Last July, Harlequin announced Romance Includes You, a mentorship with a Harlequin editor that is open to people from under-represented communities. The selected writer will have their book published in addition to receiving a $5,000 stipend. In its inaugural year, the program received 164 submissions.

“They’re already great writers; they just haven’t had the access,” Swinwood says. “We need to go above and beyond to provide that access.”

In June, Harlequin will launch the digital-first Carina Adores imprint, which will focus on LGBTQ+ love stories. The authors of the first four books are queer. Swinwood says publishing “own voices” stories is a priority, though Harlequin also supports writers exploring characters outside of their lived experiences and works with sensitivity readers to get it right.

Harlequin’s brand recognition is enormous – they report that 65 per cent of U.S. readers think of their brand first when they think of romance novels, and the brand is recognized by 86 per cent of Canadian women. But one problem with everyone knowing your brand is that everyone thinks they know your brand.

“Because it’s so powerful and polarizing, some people are rejecters,” Swinwood says. “They think it’s down-market or whatever their preconceived notions may be. So, we’ve had to skirt that issue.”

For readers who balk at titles such as Her Twin Baby Secret and Witness Protection Widow, Harlequin now counters with its expanded offering of trade titles, such as Pam Jenoff’s historical fiction The Lost Girls of Paris, Karen Hamilton’s psychological thriller The Perfect Girlfriend, and rapper Rick Ross’s memoir Hurricanes.

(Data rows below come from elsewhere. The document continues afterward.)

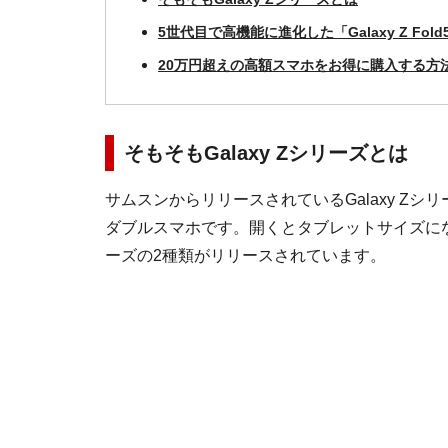
5世代目で高機能に進化した「Galaxy Z Fold
20万円超えの高額スマホをお得に購入する方
そもそもGalaxy Zシリーズとは
サムスンからリリースされているGalaxy Z
ダブルスマホです。開くとタブレットサイズになる
ーズの2種類がリリースされています。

“We’ve had to demonstrate as we’ve published that we can fulfill all of those requirements,” Swinwood says. “Whatever kind of book you want to read, we publish it. I think most people who are reading Harlequin books today don’t know that they’re reading Harlequin.”


*Update, Feb. 13: This story has been updated from the March 2020 print edition to reflect Farah Heron’s current relationship with the Toronto Romance Writers.